WHAT YOU WILL DO -> Which lines run from the line with "Butyl Benzyl Phthalate (BBP) is" through the line with "PLAN SUMMARY STATEMENT" in the entries below? Print them exactly, both ends included, and nothing more.

Transcribed page contents
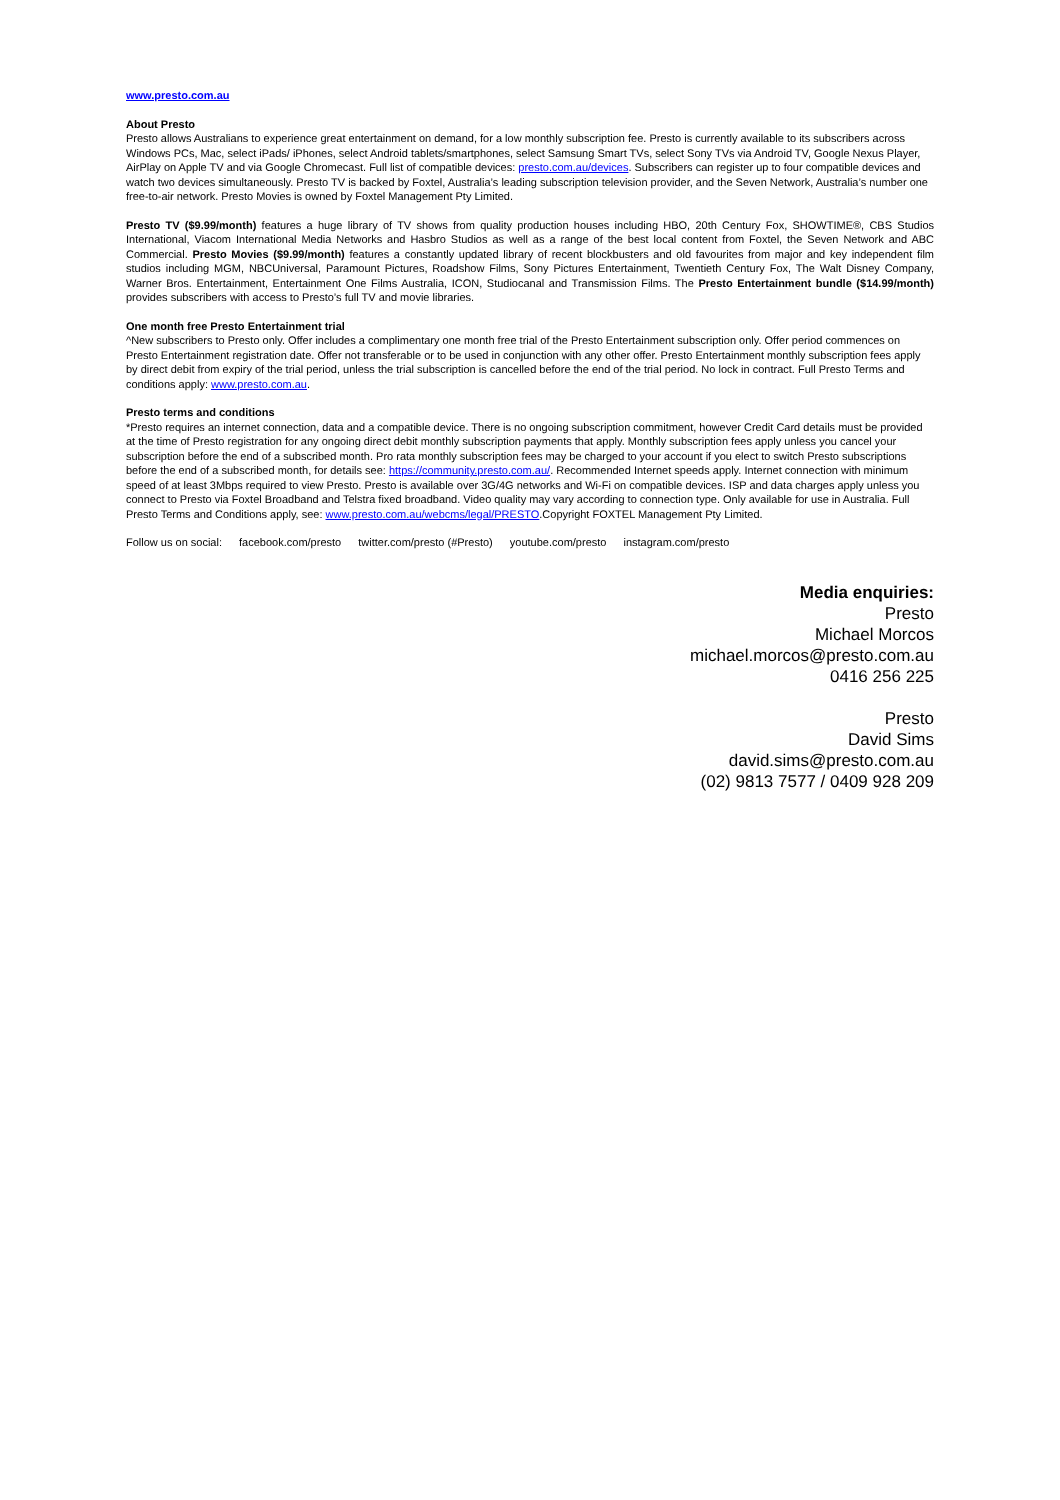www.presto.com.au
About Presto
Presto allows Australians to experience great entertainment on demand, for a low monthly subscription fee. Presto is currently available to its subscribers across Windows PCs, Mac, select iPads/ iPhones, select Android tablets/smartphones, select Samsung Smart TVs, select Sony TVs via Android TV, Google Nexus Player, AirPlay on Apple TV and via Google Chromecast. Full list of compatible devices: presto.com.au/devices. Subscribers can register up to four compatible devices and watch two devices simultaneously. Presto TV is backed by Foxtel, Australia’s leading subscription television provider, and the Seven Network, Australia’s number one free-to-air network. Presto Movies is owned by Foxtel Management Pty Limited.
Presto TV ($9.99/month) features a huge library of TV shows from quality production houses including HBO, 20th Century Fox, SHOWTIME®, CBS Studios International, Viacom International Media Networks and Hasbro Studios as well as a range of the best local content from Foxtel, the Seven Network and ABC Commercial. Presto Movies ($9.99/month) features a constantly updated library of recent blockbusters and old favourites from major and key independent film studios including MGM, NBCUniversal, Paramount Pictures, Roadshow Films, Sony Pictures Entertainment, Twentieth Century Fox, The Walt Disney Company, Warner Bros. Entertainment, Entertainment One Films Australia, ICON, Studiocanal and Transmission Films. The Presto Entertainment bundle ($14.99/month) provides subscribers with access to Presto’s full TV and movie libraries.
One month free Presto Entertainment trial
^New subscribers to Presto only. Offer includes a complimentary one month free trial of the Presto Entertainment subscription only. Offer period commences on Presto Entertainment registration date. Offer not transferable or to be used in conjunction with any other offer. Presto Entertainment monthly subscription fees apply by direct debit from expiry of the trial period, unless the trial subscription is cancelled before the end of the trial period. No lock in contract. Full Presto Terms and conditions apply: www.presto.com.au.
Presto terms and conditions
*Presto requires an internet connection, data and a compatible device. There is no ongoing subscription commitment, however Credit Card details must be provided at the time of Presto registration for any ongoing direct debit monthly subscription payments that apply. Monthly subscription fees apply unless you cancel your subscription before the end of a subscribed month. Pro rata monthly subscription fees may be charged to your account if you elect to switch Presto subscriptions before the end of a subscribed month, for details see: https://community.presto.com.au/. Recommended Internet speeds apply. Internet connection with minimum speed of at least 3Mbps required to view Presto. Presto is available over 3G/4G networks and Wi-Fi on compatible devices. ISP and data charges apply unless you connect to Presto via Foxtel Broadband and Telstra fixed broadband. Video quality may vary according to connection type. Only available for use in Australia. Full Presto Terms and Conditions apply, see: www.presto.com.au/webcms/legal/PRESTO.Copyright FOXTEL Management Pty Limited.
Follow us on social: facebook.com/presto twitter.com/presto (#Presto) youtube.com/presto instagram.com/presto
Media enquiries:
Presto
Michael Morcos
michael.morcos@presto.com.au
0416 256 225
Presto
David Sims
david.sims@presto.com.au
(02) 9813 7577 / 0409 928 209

* * *

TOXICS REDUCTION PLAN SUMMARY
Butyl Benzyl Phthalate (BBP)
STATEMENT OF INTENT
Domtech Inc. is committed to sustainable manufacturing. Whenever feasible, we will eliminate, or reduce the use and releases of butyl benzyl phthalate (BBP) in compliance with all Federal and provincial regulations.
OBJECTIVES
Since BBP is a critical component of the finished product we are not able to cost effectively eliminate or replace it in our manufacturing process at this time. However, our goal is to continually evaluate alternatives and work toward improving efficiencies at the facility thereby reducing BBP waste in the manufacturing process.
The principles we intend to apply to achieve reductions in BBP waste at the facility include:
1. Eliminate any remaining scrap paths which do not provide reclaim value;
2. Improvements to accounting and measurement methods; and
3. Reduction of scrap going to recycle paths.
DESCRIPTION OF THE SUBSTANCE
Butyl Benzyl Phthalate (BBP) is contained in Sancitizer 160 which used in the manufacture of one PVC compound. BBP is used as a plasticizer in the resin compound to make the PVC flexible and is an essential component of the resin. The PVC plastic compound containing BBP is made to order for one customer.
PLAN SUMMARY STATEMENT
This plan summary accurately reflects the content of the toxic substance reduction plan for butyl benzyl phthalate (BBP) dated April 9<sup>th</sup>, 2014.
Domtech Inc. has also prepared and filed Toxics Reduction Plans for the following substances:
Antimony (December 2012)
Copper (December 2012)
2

TASK RESPONSE ->
Butyl Benzyl Phthalate (BBP) is contained in Sancitizer 160 which used in the manufacture of one PVC compound. BBP is used as a plasticizer in the resin compound to make the PVC flexible and is an essential component of the resin. The PVC plastic compound containing BBP is made to order for one customer.
PLAN SUMMARY STATEMENT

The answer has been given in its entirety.